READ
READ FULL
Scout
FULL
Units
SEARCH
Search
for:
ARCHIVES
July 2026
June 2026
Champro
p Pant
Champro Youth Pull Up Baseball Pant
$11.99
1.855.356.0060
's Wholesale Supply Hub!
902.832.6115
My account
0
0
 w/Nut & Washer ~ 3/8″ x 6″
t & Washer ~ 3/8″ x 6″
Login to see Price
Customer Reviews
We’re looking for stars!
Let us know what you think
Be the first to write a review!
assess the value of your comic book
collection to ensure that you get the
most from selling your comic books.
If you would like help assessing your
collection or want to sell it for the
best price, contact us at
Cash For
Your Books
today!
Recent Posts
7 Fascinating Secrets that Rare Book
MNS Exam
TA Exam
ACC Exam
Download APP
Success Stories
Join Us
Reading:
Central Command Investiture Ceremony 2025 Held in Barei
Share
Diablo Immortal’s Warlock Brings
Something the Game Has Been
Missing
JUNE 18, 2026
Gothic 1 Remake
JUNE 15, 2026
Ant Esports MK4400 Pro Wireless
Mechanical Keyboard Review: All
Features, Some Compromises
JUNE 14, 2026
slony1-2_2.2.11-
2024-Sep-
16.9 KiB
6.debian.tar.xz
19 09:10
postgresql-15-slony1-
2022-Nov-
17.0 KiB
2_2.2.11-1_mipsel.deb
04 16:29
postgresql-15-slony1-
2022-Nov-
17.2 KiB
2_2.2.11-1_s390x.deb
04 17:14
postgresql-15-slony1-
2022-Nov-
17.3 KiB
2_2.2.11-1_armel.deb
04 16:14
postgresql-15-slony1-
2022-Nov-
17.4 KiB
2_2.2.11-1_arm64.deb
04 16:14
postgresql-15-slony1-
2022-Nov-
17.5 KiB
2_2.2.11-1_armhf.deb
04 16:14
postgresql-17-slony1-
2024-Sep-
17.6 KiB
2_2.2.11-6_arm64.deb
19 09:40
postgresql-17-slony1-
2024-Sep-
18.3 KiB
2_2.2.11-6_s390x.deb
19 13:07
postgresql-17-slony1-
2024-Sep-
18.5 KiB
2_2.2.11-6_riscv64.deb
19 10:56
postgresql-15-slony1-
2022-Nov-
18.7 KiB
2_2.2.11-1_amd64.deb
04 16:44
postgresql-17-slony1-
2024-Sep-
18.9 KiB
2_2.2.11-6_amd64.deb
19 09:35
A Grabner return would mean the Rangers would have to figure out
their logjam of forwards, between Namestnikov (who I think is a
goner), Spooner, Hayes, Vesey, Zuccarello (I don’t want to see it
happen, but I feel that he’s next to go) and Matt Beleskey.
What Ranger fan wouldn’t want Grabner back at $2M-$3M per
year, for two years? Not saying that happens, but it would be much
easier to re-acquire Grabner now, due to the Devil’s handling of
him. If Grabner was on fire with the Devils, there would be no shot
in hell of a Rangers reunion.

==*==

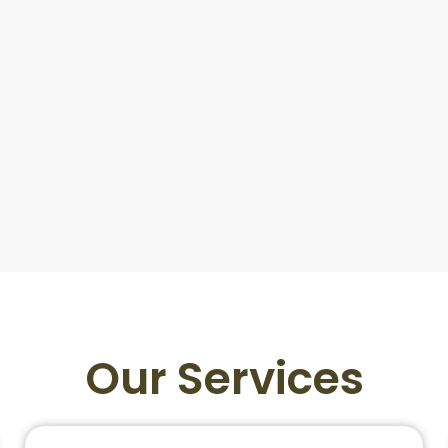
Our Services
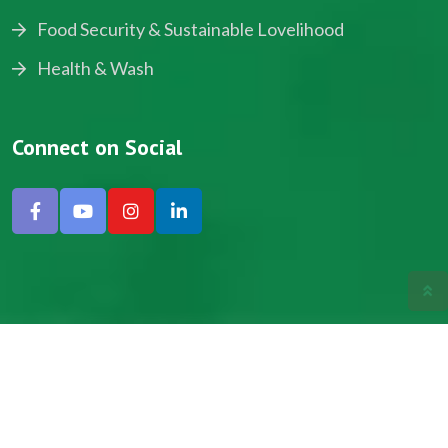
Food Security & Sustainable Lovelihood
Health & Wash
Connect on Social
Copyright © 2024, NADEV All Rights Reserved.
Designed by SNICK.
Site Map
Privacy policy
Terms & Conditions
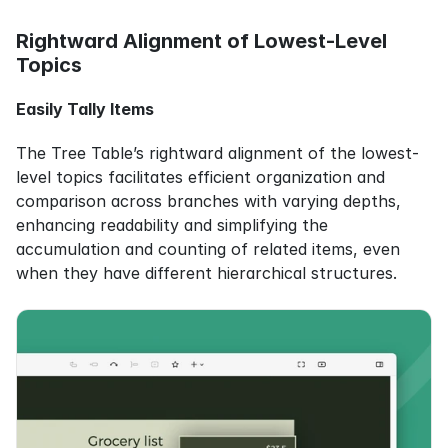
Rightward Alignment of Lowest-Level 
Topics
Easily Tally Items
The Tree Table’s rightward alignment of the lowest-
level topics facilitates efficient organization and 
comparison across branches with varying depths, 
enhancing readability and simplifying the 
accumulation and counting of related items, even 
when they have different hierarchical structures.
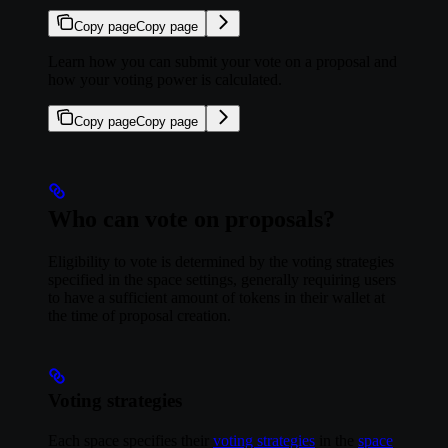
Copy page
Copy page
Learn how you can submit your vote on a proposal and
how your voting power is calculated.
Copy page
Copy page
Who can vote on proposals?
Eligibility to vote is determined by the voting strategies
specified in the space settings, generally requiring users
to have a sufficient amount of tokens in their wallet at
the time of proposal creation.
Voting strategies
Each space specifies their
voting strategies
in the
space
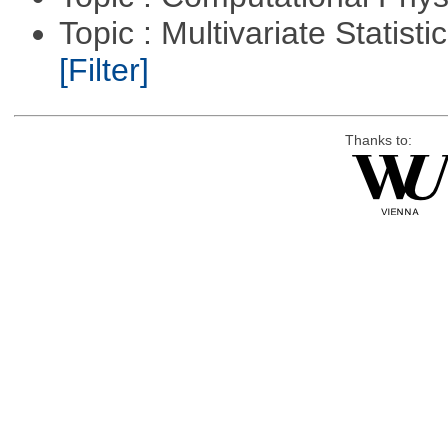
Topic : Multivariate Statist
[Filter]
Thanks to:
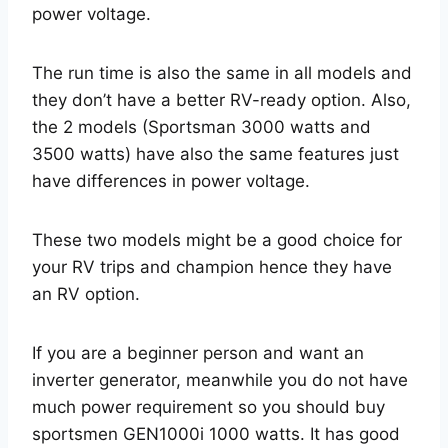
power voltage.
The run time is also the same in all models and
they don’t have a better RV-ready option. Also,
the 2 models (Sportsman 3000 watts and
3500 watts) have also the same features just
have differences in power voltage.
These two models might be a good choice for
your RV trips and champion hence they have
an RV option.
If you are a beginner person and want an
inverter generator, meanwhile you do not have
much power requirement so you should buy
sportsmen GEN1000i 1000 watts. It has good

==*==

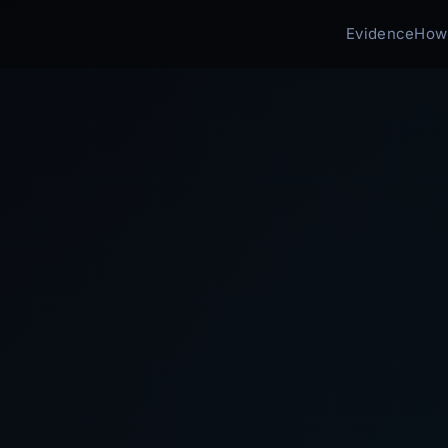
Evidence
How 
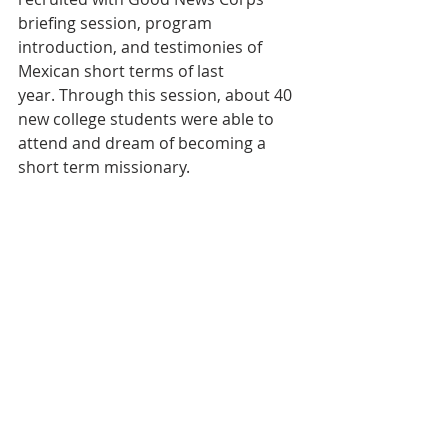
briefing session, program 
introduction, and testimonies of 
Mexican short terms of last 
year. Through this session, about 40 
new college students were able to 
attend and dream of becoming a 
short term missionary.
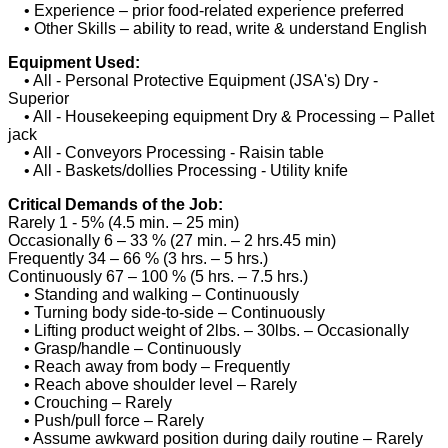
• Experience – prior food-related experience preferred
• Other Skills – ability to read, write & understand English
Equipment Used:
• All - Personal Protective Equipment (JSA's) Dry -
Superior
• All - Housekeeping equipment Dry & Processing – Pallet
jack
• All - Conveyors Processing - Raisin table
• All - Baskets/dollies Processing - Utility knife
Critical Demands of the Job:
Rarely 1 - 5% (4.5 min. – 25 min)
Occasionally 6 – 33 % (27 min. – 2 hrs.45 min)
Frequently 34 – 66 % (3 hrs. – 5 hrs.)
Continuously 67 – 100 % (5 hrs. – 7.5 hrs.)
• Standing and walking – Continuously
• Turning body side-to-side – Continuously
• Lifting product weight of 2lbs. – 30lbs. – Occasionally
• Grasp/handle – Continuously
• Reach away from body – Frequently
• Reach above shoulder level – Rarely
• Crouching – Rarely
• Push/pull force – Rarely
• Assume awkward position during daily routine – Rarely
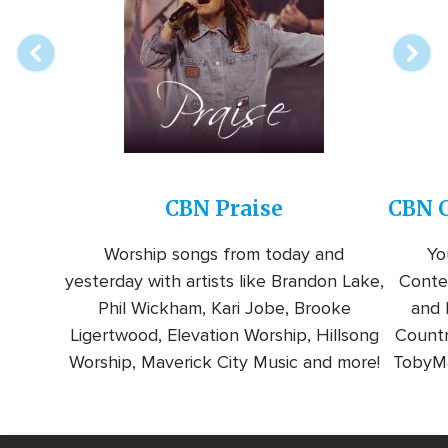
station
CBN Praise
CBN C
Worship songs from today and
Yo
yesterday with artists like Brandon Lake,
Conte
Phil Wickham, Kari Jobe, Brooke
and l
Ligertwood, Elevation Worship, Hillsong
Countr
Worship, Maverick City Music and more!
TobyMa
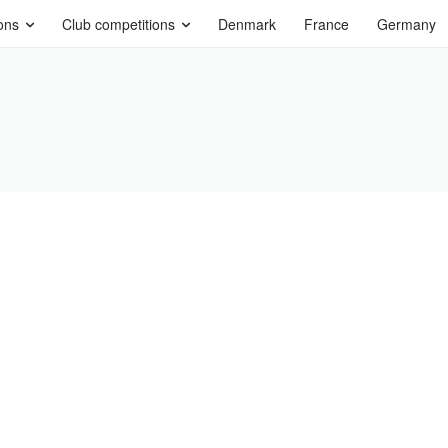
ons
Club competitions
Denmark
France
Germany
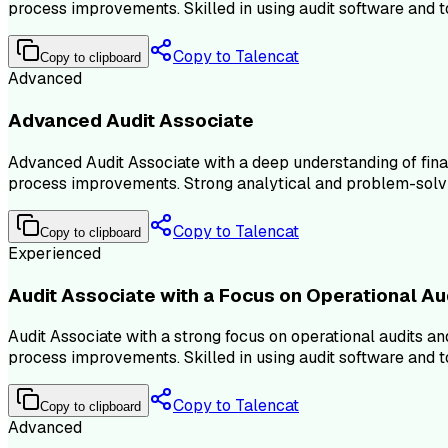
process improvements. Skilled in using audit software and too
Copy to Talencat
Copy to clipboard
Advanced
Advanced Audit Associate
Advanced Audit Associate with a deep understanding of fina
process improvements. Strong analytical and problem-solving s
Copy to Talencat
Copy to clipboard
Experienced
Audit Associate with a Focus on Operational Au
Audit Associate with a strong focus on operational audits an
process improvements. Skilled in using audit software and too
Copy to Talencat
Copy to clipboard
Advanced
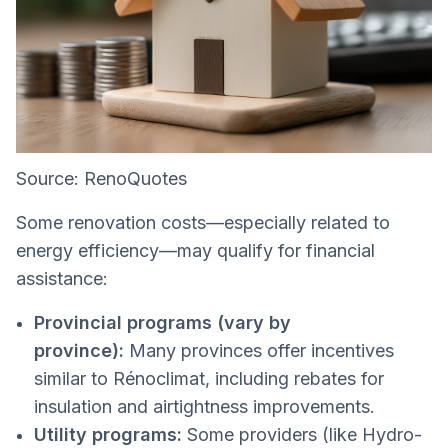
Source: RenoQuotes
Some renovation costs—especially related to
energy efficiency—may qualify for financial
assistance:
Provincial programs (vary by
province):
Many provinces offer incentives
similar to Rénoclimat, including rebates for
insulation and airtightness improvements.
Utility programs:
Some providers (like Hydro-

==*==

| What you need to do |
Write out every line of the data that holds the word "like".

| Output of the exercise |
If you would like help assessing your
yesterday with artists like Brandon Lake,
Some providers (like Hydro-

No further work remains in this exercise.